In the entries below, find every line holding the string "right" and collect it.
☆ ☆ ☆ ☆ ☆ ☆ ☆
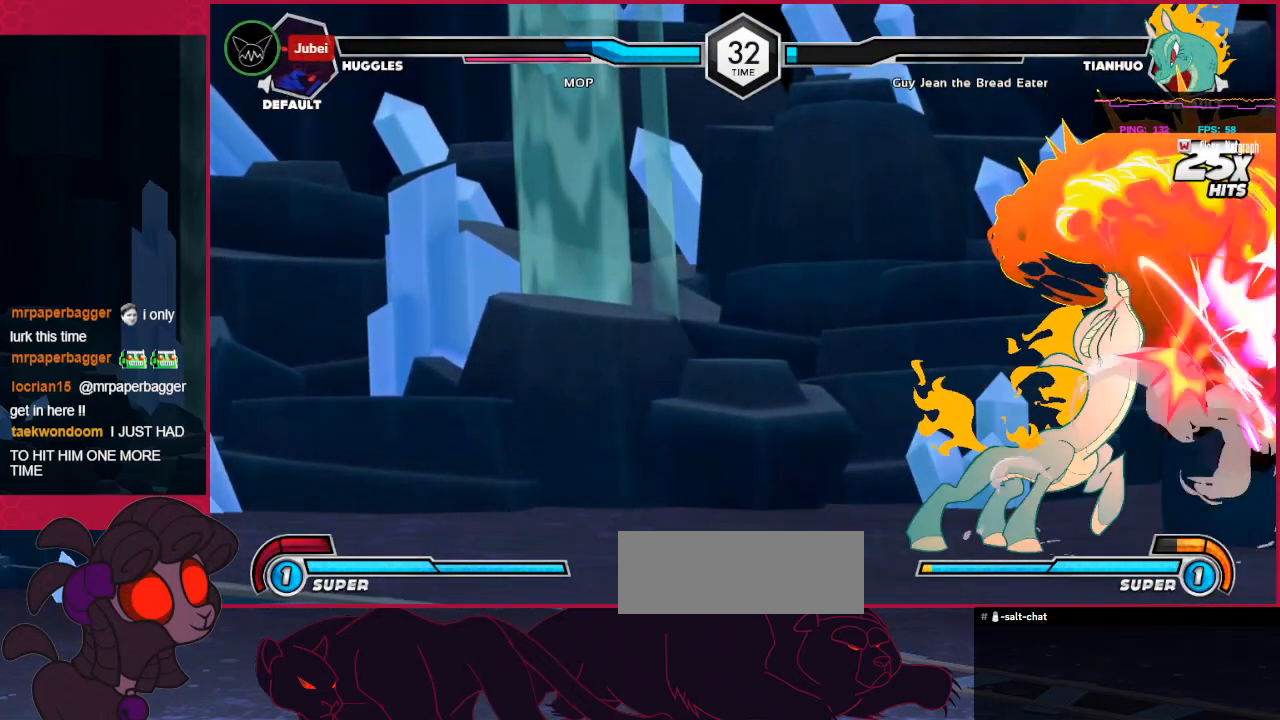
{"keys": [], "events": []}
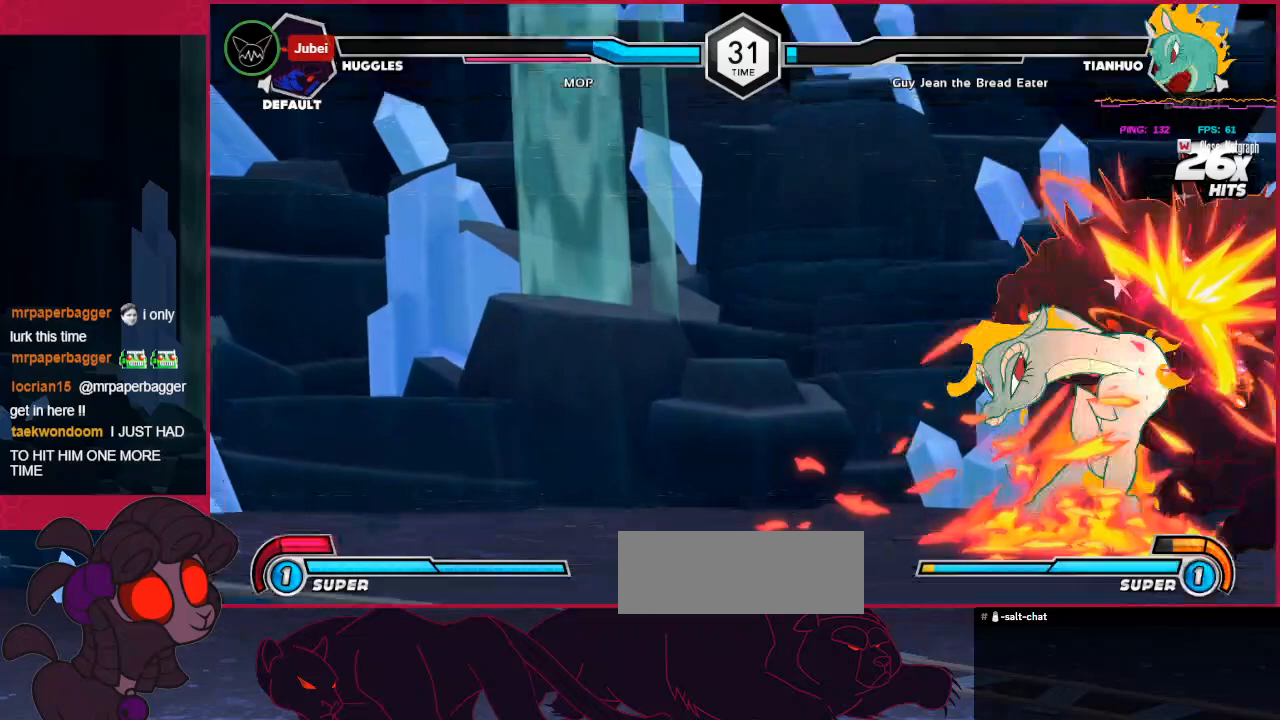
{"keys": [], "events": []}
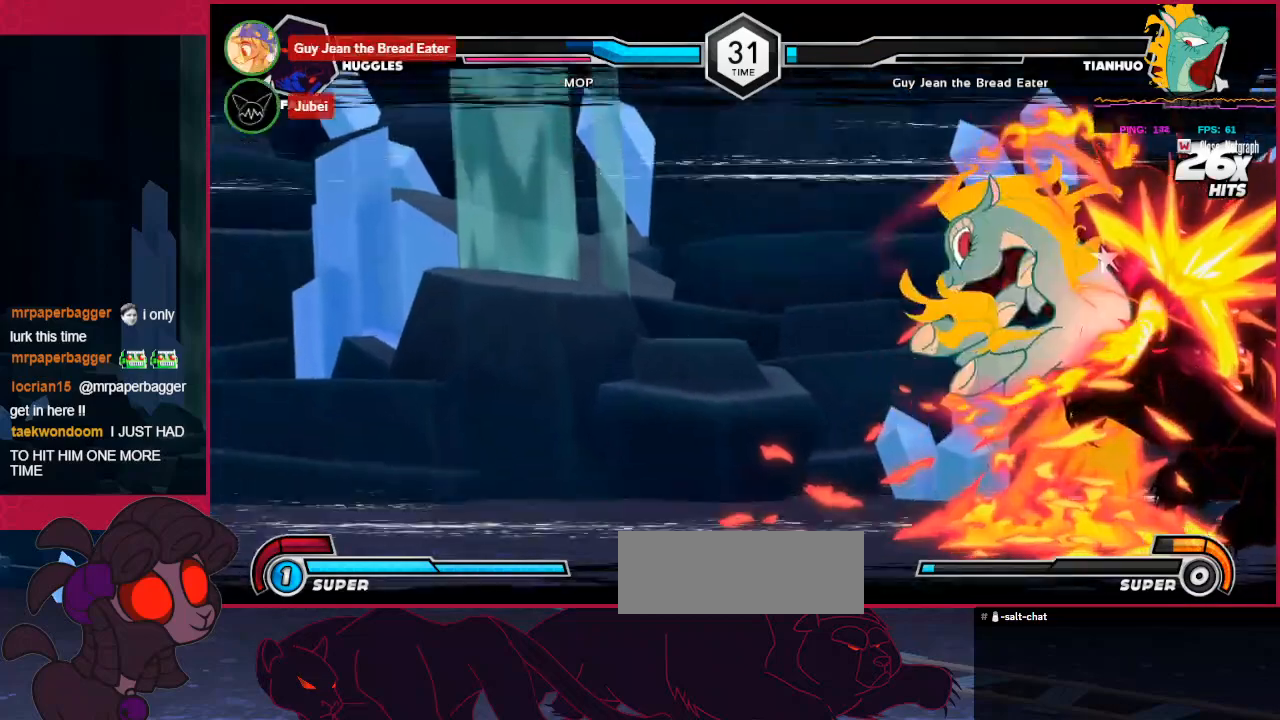
{"keys": [], "events": []}
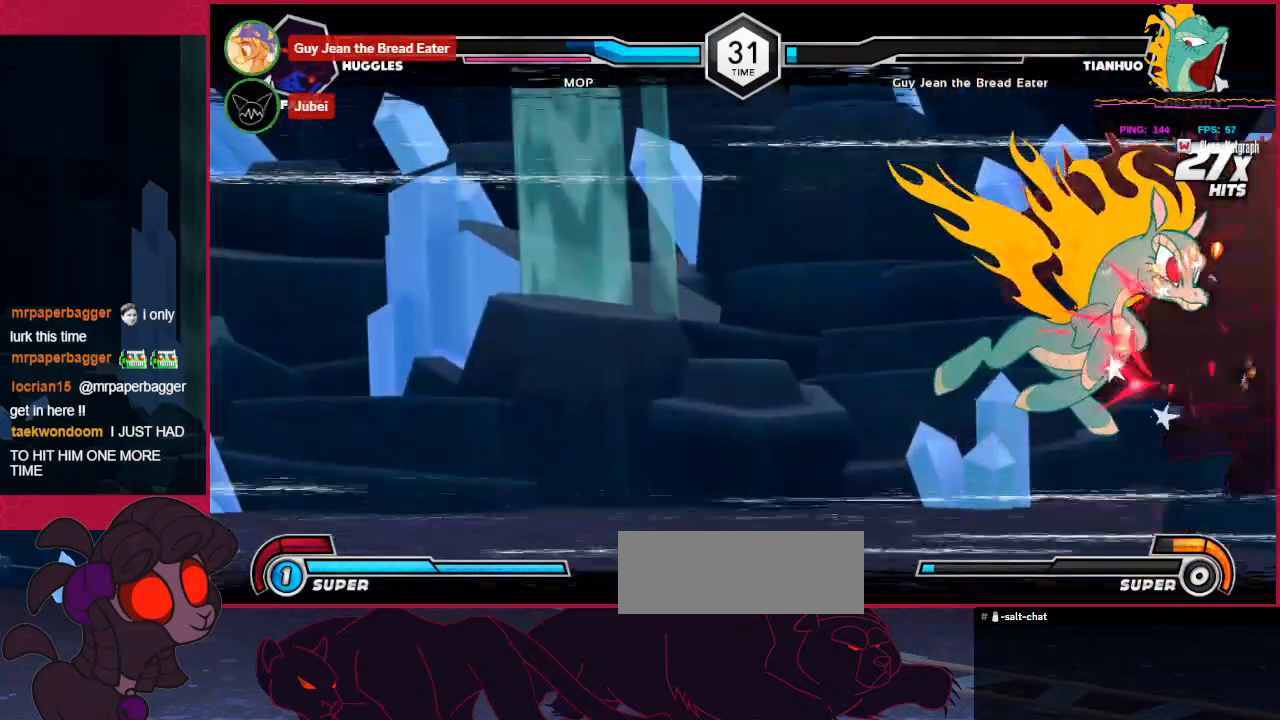
{"keys": ["a", "right"], "events": [[104, "right", "down"], [310, "a", "down"]]}
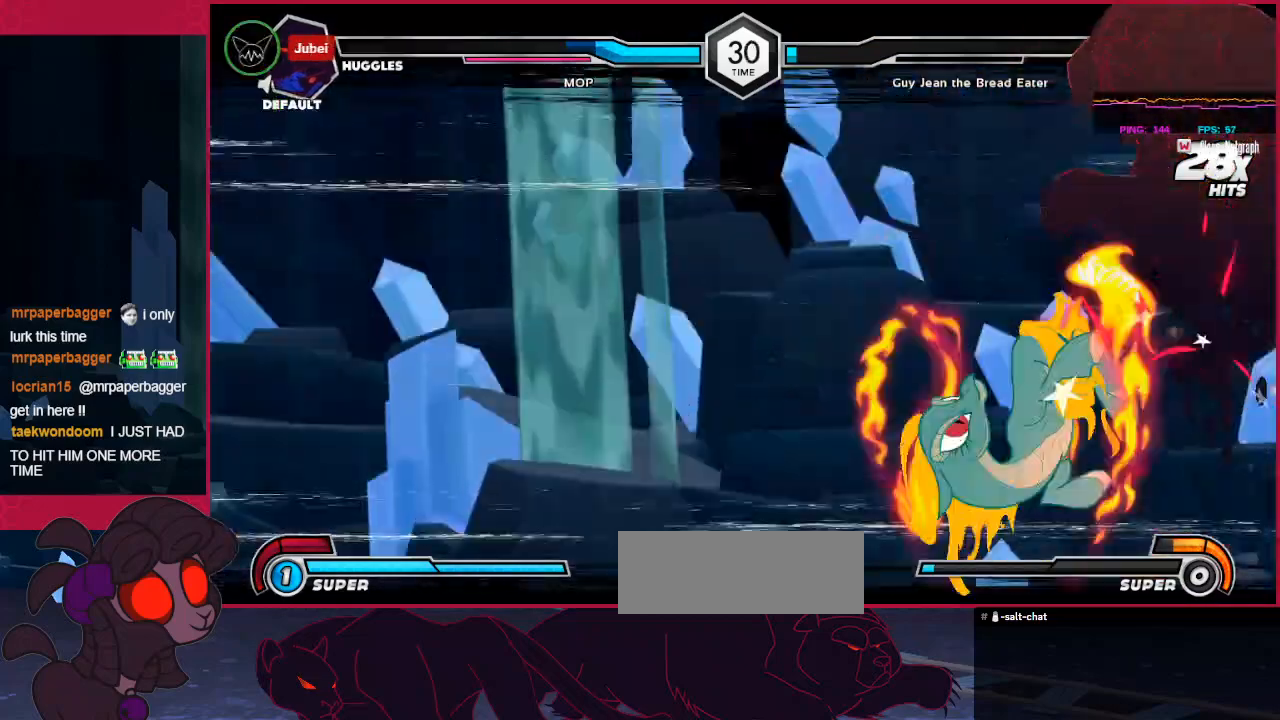
{"keys": ["right"], "events": [[138, "a", "up"]]}
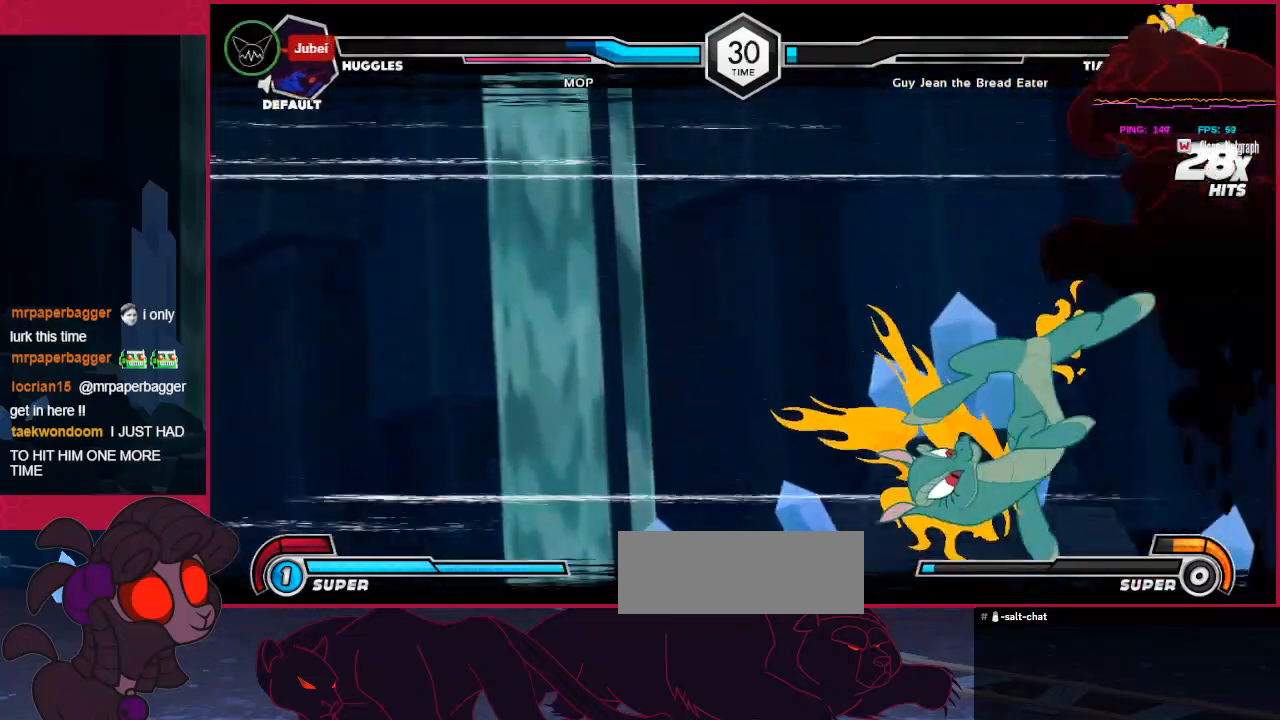
{"keys": ["right"], "events": []}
☆ ☆ ☆ ☆ ☆ ☆ ☆
-- Answer area --
{"keys": ["a", "right"], "events": [[104, "right", "down"], [310, "a", "down"]]}
{"keys": ["right"], "events": [[138, "a", "up"]]}
{"keys": ["right"], "events": []}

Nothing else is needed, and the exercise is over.